### Your tasks
1/ In the review of The Exonerated, who directed the production?
2/ Copy the passage of the review of The Exonerated from "The Promise of" to "it does enough.", word for word.

### Document text
═══

Review: The Exonerated

The Promise of authenticity
by Caitlin Murphy
I have often thought that the greatest existential torture I could ever experience would be false imprisonment.  How would you possibly sustain yourself when your inner truth and imposed reality were so diametrically, diabolically opposed?  The Third Eye Ensemble explores this very question in The Exonerated, a piece of documentary theatre by Jessica Blank and Erik Jensen.  With a cast of 11, the play is a symphony of voices, and though it hits a few notes very well, the range is limited.  What it does, it does quite well, but I don’t think it does enough.
 “Culled from interviews, letters, transcripts, case files and the public record,” The Exonerated, directed by Kent McQuaid, gives voice to six death row inmates who were eventually acquitted.  Their stories of false imprisonment for the most specious of reasons serve largely as a history lesson in America’s racist, homophobic past.  Third Eye Ensemble, founded primarily by recent Dawson and Concordia graduates, first presented this play last year in a limited sold-out run, and chose to do a full re-mount this year, in part to honour the script’s tenth anniversary.  

The playwrights seem too reliant on documentary, and not invested enough in theatre.

The appeal of documentary theatre, of course, is its promise of authenticity. As an audience, we are granted rare access to the actual words of actual people who have lived through unimaginable ordeals.  This can often lead to my beef with documentary theatre:  very often the demands of the art get forgotten in the glow of authenticity.  Blank and Jensen’s source material is indisputably fascinating, but the way they’ve edited and stitched it together isn’t especially innovative or unique.  The playwrights seem too reliant on documentary, and not invested enough in theatre.  And the production is a bit guilty of this itself.  

Here’s the thing:  miscarriages of justice are harrowing by nature, easy to get rankled by.  And the death penalty, especially to most Canadian minds, is abominable.  But indignation is a difficult reaction to sustain.  There is only so much head shaking, tut-tutting and general grumbling an audience can muster, before they wish to be taken other places, feel or think other things.  A certain even-ness to this long one-act, a sort of uniformity in topic and tone, created an odd lack of tension.  Greater shaping and structure, in both script and production, would have added fuel to the hour and 45 minute journey.

═══

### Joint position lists
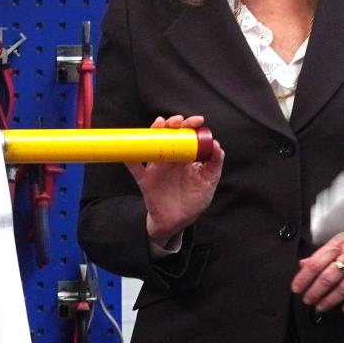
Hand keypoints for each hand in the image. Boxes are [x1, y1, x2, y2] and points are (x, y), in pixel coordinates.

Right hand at [125, 114, 224, 246]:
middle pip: (168, 135)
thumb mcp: (209, 181)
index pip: (186, 136)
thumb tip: (215, 144)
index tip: (197, 121)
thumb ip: (214, 163)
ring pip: (151, 144)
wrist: (178, 221)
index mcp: (185, 156)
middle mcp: (170, 158)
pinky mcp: (144, 178)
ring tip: (160, 124)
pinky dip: (129, 157)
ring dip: (154, 132)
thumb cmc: (194, 200)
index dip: (190, 125)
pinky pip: (134, 166)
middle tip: (178, 121)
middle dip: (172, 124)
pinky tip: (128, 150)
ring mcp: (156, 167)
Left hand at [293, 230, 343, 313]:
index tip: (296, 288)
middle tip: (307, 300)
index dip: (303, 278)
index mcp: (339, 244)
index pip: (315, 264)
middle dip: (314, 292)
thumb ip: (324, 253)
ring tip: (321, 306)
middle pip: (327, 278)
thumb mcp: (342, 239)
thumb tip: (304, 264)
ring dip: (330, 300)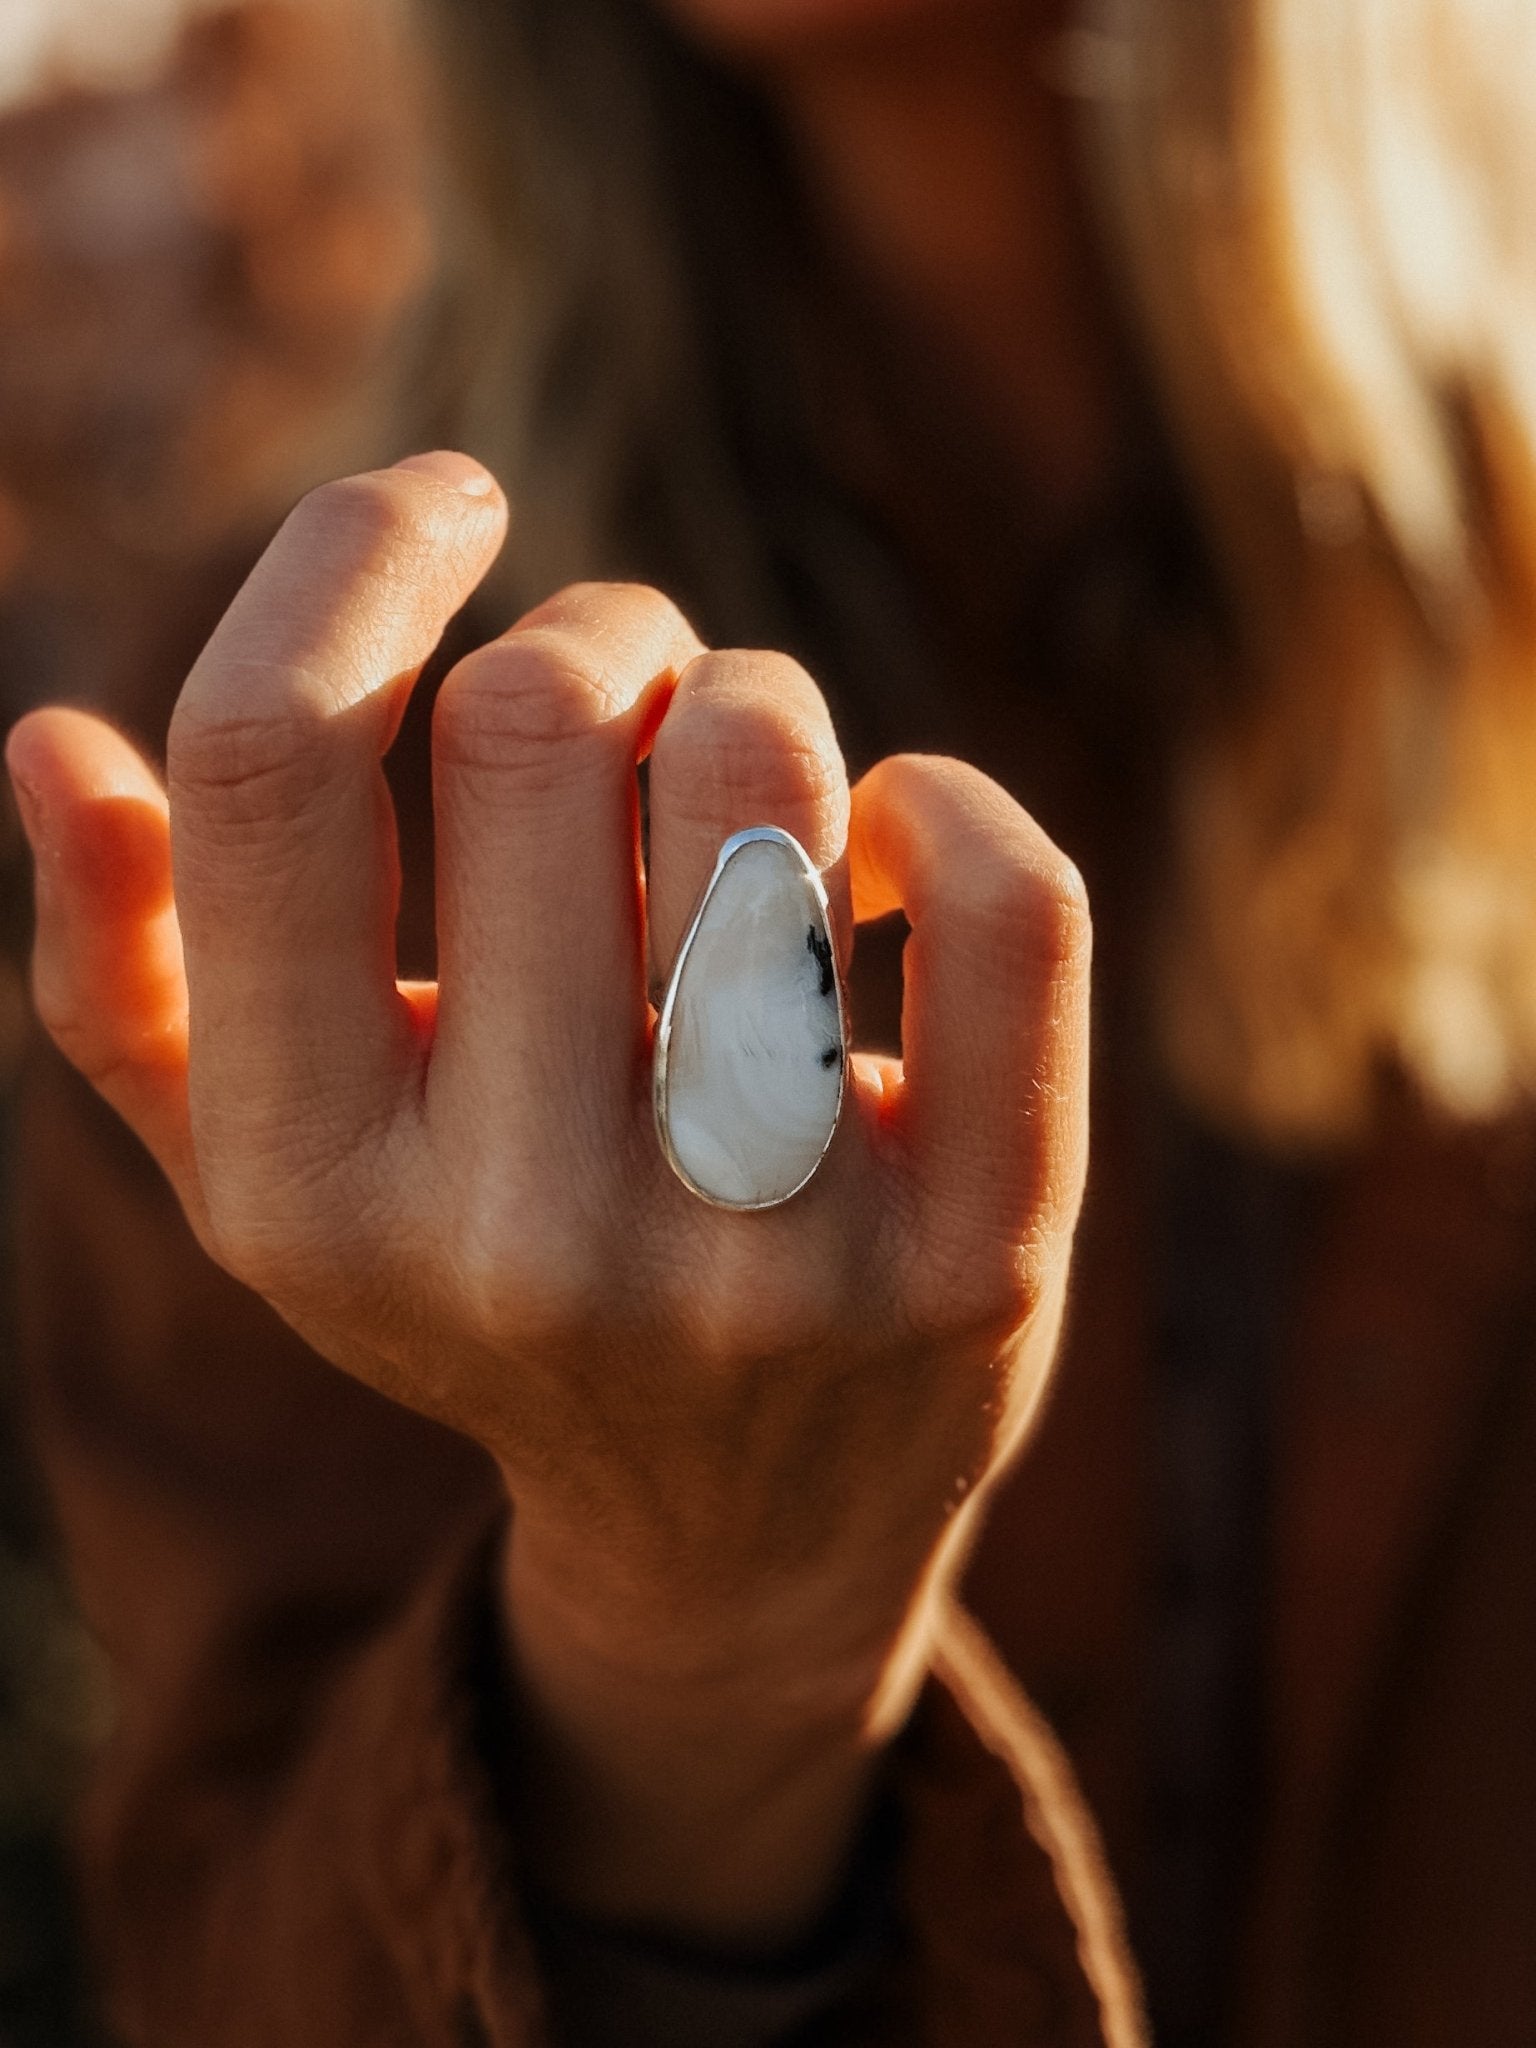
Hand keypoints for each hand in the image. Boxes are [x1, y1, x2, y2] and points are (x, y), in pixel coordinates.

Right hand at [5, 451, 1090, 1943]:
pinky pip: (1000, 893)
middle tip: (629, 699)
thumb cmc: (486, 1289)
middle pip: (533, 721)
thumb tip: (46, 742)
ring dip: (756, 701)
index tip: (438, 496)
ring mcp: (769, 1257)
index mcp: (314, 1191)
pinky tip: (889, 854)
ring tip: (743, 785)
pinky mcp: (980, 1255)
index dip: (345, 553)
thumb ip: (129, 981)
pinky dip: (947, 806)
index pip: (266, 759)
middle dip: (598, 635)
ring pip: (767, 768)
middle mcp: (526, 1233)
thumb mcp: (273, 1178)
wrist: (738, 1537)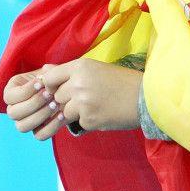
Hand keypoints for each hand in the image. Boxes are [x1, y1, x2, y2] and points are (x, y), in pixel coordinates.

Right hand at [3, 68, 64, 137]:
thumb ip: (49, 71)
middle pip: (13, 113)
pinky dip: (51, 126)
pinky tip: (62, 115)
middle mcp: (14, 109)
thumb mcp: (51, 73)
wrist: (66, 92)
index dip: (25, 91)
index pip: (9, 96)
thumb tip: (45, 71)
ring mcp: (25, 122)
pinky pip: (39, 135)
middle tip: (50, 94)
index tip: (41, 82)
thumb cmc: (54, 80)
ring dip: (40, 115)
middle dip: (33, 103)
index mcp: (12, 92)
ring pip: (22, 126)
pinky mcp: (38, 131)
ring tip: (56, 104)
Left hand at [5, 59, 143, 140]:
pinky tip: (103, 113)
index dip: (52, 86)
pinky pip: (79, 123)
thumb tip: (44, 70)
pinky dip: (88, 120)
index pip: (50, 78)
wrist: (146, 98)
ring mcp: (82, 104)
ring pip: (65, 112)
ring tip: (96, 105)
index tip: (61, 89)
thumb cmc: (122, 81)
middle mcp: (78, 84)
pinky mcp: (89, 120)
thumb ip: (68, 71)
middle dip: (66, 100)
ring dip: (76, 112)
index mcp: (80, 67)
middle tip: (87, 98)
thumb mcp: (95, 68)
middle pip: (56, 97)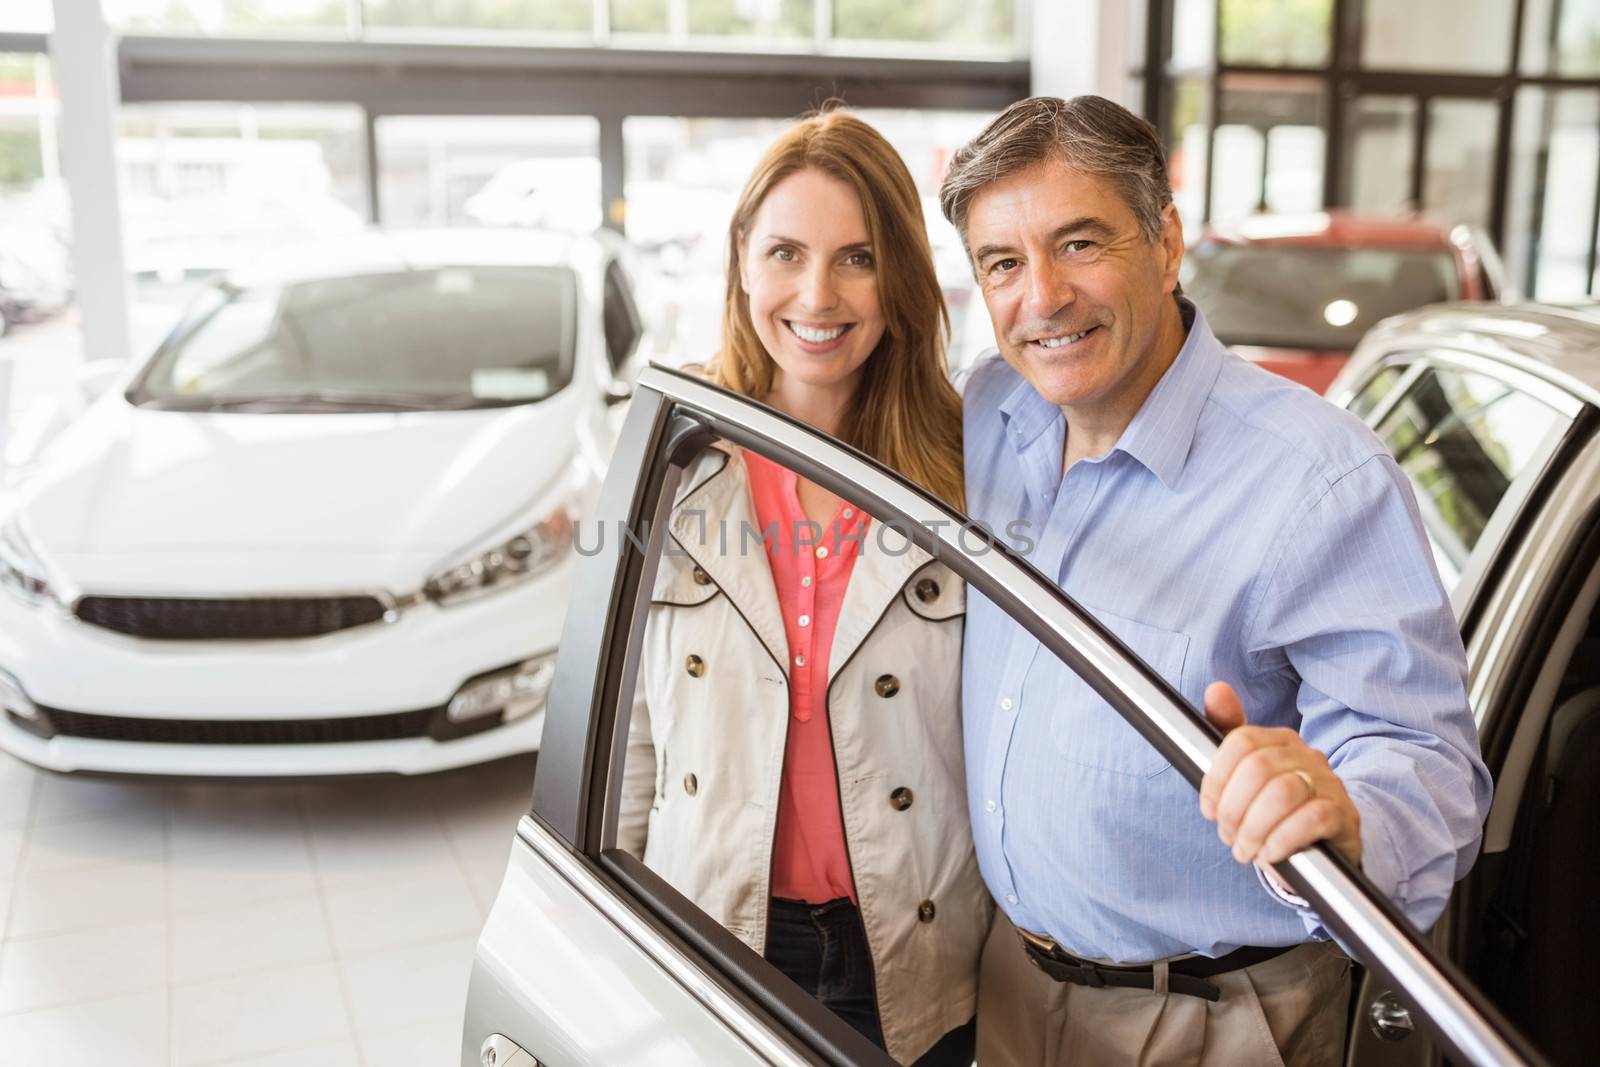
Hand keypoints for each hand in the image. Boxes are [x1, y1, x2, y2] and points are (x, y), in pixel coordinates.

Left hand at [1198, 682, 1361, 868]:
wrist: (1325, 837)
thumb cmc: (1276, 803)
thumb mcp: (1248, 772)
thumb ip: (1227, 730)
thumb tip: (1216, 689)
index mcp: (1279, 740)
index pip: (1240, 742)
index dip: (1217, 778)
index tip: (1209, 809)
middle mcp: (1306, 754)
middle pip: (1258, 769)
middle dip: (1233, 809)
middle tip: (1227, 835)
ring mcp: (1328, 783)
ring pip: (1282, 793)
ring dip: (1254, 828)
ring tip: (1246, 849)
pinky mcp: (1344, 814)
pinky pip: (1311, 819)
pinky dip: (1282, 839)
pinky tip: (1270, 853)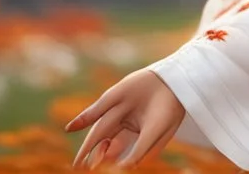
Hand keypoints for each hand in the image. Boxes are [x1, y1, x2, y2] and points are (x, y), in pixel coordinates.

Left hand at [64, 69, 186, 169]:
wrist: (177, 82)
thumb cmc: (170, 110)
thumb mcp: (155, 132)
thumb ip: (139, 151)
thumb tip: (122, 169)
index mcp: (139, 133)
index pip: (118, 150)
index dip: (106, 160)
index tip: (95, 170)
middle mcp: (127, 122)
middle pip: (106, 139)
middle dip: (94, 154)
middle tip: (83, 167)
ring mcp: (121, 108)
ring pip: (102, 128)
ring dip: (90, 143)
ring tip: (81, 161)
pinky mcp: (116, 95)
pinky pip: (97, 109)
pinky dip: (84, 119)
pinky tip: (71, 128)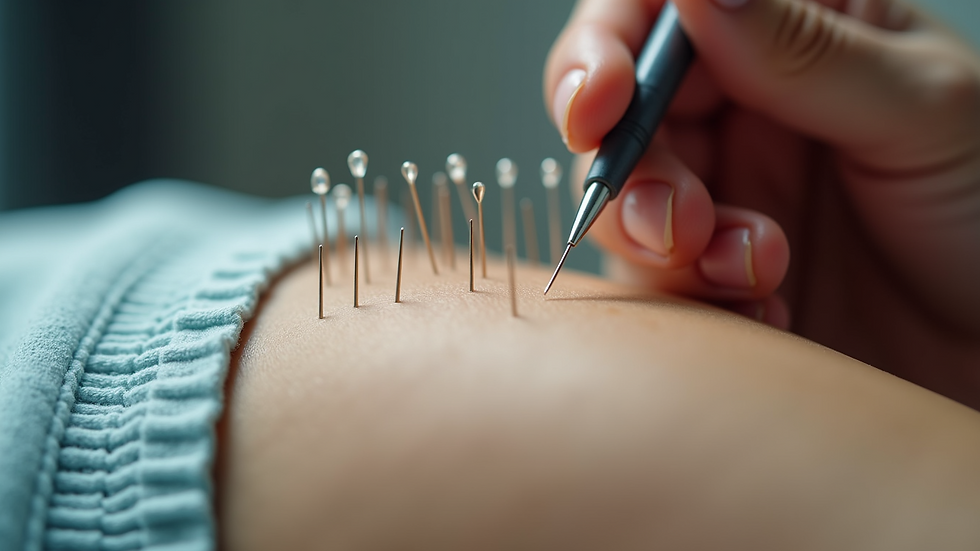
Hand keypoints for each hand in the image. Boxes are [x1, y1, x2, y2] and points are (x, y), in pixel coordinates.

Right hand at [544, 0, 979, 405]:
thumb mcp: (923, 112)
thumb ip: (804, 49)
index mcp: (796, 32)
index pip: (661, 11)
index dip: (608, 46)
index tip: (600, 98)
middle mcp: (743, 107)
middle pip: (621, 112)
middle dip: (633, 166)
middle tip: (680, 221)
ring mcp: (721, 192)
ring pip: (624, 200)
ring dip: (660, 239)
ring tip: (751, 270)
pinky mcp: (708, 275)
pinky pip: (655, 282)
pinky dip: (696, 302)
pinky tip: (771, 316)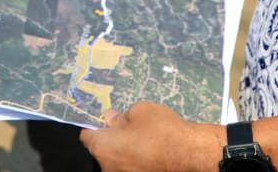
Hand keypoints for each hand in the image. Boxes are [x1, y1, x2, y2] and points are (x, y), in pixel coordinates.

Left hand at [80, 102, 220, 171]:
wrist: (190, 155)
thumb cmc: (161, 130)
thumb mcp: (139, 112)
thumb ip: (120, 117)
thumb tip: (111, 118)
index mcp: (102, 148)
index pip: (87, 136)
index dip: (95, 126)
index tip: (105, 121)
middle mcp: (108, 168)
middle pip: (102, 151)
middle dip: (111, 140)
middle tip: (127, 129)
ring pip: (117, 162)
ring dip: (124, 153)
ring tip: (142, 141)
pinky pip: (131, 168)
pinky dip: (136, 162)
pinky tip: (150, 154)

═══

### Expected results
1/ Kent McQuaid

2/
The Promise of authenticity
by Caitlin Murphy
I have often thought that the greatest existential torture I could ever experience would be false imprisonment.  How would you possibly sustain yourself when your inner truth and imposed reality were so diametrically, diabolically opposed?  The Third Eye Ensemble explores this very question in The Exonerated, a piece of documentary theatre by Jessica Blank and Erik Jensen.  With a cast of 11, the play is a symphony of voices, and though it hits a few notes very well, the range is limited.  What it does, it does quite well, but I don’t think it does enough.